§ PROBLEM STATEMENT
Reproduce word for word the portion of the author interview below, starting at "E/Z-Isomerization of some" and ending at "and drug safety.".

§ DOCUMENT TEXT
=== Begin Enclosure ===
We are very pleased to introduce Tarek Aboul-Fadl, corresponding authors of the paper ‘Inversion kinetics of some E/Z 3-(benzylidene)-2-oxo-indoline derivatives and their in silico CDK2 docking studies‘. His article has been very well received and handpicked by our reviewers and handling editors as one of our HOT articles. Tarek told us more about the work that went into this article and what he hopes to achieve in the future. You can find out more about the author and his article below and find more HOT articles in our online collection.
Meet the author
Dr Tarek Aboul-Fadl is a Prof. of Medicinal Chemistry at Faculty of Pharmacy, Assiut University/Egypt. Dr Aboul-Fadl received his Ph.D. in Pharmaceutical Medicinal Chemistry from Assiut University (1994) under the channel system and joint supervision scheme between Assiut University and Josai University/Japan. Dr Aboul-Fadl performed his postdoctoral training as a postdoctoral research fellow and Scientist at Institute of Pharmaceutical Chemistry, University of Vienna, Austria (1997- 1998), Institute of Pharmacy and Food Chemistry, Friedrich-Alexander-Universität (FAU), Erlangen-Nürnberg, Germany (1999 and 2013) and Department of Medicinal Chemistry, University of Utah, USA (2001-2002 and 2004-2005). Dr Aboul-Fadl joined Department of Medicinal Chemistry as an assistant Prof. in 1994, then promoted to associate Prof. in 1999 and to Professor in 2004. Dr Aboul-Fadl is a member of Egyptian Syndicate of Pharmacists since 1984, Egyptian Society of Pharmacists since 1994, American Chemical Society since 2002, The Stop TB Partnership Working Group on New TB Drugs (WGND) since Feb. 2010 and Member of Drug Research Council of Egyptian Academy of Scientific Research and Technology since June 2018. He is the author or co-author of more than 130 papers in international peer-reviewed journals and conferences and he has 4 patents Furthermore, he is a reviewer and a member of editorial board of several international journals. Dr Aboul-Fadl’s research interests are currently focused on computer aided drug design, design and development of cell cycle inhibitors as a potential anticancer agents, design and development of antituburcular drugs and Prodrugs and chemical delivery systems. ( Web: https://cutt.ly/nxONkAT).
Could you briefly explain the focus of your article to the non-specialist (in one or two sentences only) and why it is of current interest?
Atoms of a particular molecule can arrange distinctly in the space giving to what is called isomers. The later do not necessarily share similar chemical or physical properties. Moreover, they could exert different biological activity and even toxicity, the tragedy of the thalidomide drug is still in mind.
How big an impact could your results potentially have?
E/Z-Isomerization of some drugs such as Sunitinib “ an anticancer drug” and its analogs as our molecules can affect the bioavailability and the pharmacological activities. Accordingly the possibility of inversion of these isomers to each other worthy to be study for good shelf live, maximum biological activities and drug safety.
=== End Enclosure ===
§ DATASET
=== Begin Enclosure ===
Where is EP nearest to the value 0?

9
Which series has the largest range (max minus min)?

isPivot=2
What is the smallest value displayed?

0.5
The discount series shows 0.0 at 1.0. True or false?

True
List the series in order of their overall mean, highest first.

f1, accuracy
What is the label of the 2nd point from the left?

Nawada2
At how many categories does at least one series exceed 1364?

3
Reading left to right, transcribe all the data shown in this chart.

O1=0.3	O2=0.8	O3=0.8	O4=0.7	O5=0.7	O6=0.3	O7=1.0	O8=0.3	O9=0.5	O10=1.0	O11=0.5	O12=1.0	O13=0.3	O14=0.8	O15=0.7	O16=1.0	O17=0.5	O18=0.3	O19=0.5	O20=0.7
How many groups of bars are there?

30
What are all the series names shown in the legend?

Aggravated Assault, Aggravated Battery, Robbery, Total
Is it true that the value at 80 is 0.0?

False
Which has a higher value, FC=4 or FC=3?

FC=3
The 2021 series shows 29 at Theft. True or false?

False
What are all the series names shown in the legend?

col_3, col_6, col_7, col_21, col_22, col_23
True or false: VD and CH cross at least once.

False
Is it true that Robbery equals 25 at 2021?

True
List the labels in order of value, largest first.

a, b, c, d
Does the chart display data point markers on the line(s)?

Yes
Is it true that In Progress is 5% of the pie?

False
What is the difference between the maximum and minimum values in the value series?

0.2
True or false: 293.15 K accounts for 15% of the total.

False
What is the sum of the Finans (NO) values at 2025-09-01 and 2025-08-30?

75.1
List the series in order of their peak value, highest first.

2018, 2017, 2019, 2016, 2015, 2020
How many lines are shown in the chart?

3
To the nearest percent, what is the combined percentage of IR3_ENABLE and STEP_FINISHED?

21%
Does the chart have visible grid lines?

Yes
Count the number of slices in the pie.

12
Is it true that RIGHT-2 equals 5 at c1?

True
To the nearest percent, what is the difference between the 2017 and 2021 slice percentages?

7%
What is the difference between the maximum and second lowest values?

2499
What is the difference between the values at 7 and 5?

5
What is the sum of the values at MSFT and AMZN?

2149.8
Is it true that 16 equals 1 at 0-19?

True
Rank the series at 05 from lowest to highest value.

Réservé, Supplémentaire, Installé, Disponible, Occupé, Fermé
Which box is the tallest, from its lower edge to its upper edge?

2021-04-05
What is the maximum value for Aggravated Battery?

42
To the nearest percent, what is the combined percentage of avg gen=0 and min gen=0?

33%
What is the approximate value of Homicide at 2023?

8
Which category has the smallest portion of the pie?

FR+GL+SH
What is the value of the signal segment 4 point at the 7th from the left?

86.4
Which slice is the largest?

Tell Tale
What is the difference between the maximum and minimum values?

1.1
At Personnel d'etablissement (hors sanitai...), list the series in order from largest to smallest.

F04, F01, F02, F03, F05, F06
=== End Enclosure ===
§ PROBLEM SOLUTION
E/Z-Isomerization of some drugs such as Sunitinib “ an anticancer drug” and its analogs as our molecules can affect the bioavailability and the pharmacological activities. Accordingly the possibility of inversion of these isomers to each other worthy to be study for good shelf live, maximum biological activities and drug safety.